President Recep Tayyip Erdoğan, Russian counterpart Vladimir Putin discussed on Tuesday the Azerbaijan - Armenia conflict in occupied Nagorno-Karabakh and developments in Syria in a phone call.
Nagorno-Karabakh is an Azerbaijani territory that has been under the control of Armenian forces since a war there ended in 1994.
The current fighting that started Sept. 27 marks the worst escalation in the conflict since the war’s end.
After two failed attempts by Russia to broker a truce, the U.S. waded onto the scene on Friday, with Pompeo hosting the Armenian and Azerbaijani foreign ministers for separate talks.
“Both must implement a cease-fire and return to substantive negotiations,” Pompeo said in a tweet after the negotiations and the two sides announced that they reaffirmed commitment to a cease-fire that would start at 8 a.m. on Monday.
However, shortly after the cease-fire came into effect, Armenia continued to attack Azerbaijan, according to Azerbaijani officials.
Following the attack, Turkish Foreign Ministry released a statement, condemning the move.

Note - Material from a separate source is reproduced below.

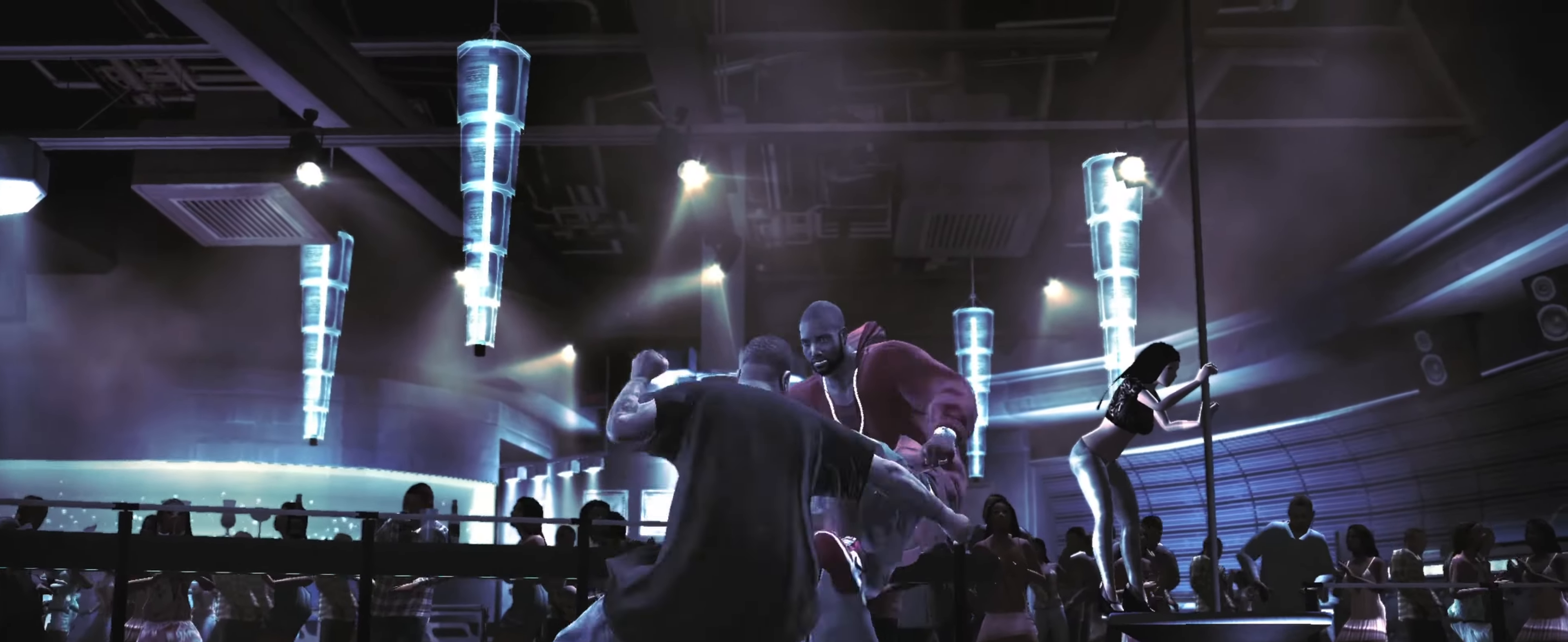
{"buttons": ["R2"], "left_stick": "right", "right_stick": "down-left", "events": [[50, "TRIANGLE", "down"], [133, "TRIANGLE", "up"], [200, "TRIANGLE", "down"], [267, "TRIANGLE", "up"], [417, "right_stick", "down-left"], [483, "R2", "down"]]}
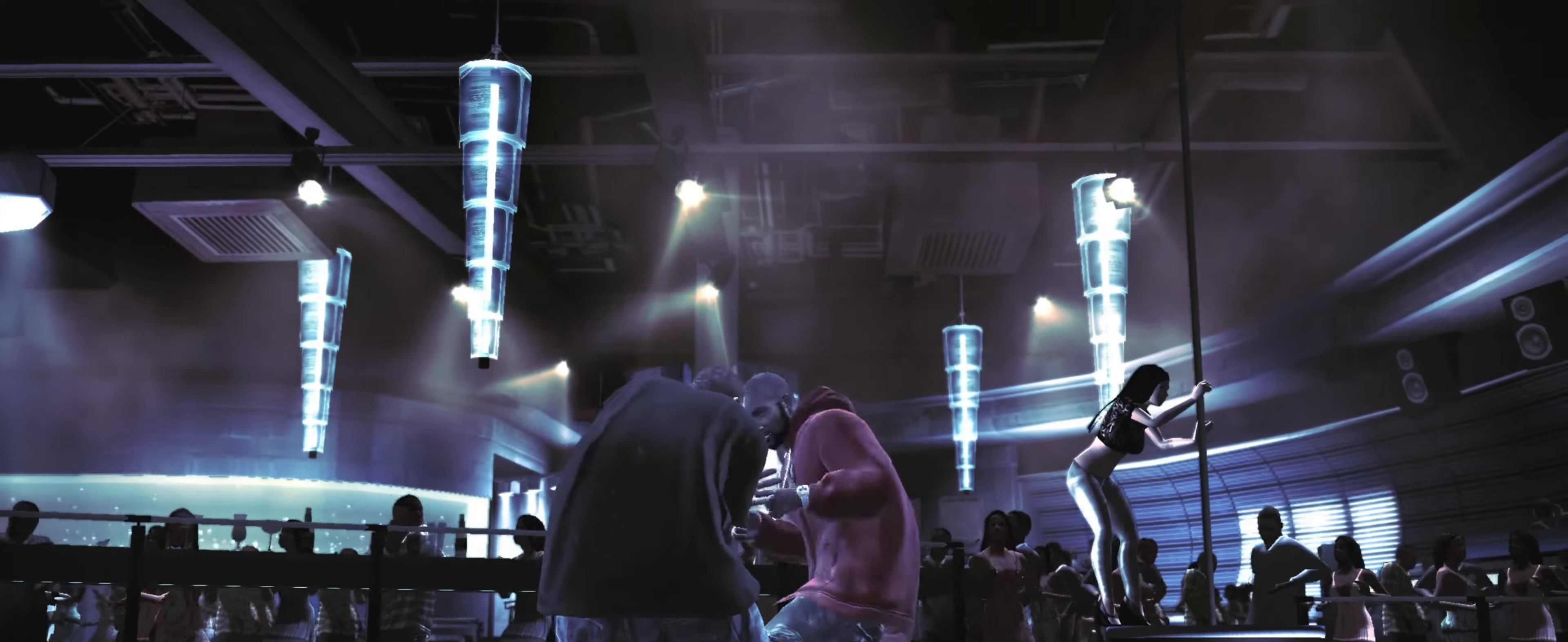
{"buttons": [], "left_stick": "center", "right_stick": "center", "events": [[83, "left_stick", "center"], [383, "R2", "up"], [400, "right_stick", "center"]]}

The Foreign Ministry also pointed at the fact that although Armenia has been violating the cease-fire for the third time, none of the Minsk Group countries have made a statement to condemn its actions.
The Organization for Security and Co-operation in Europe (OSCE) Minsk Group – co-chaired by France, Russia, and the U.S. – was formed in 1992 to find a peaceful solution to the conflict but to no avail. A cease-fire, however, was agreed to in 1994.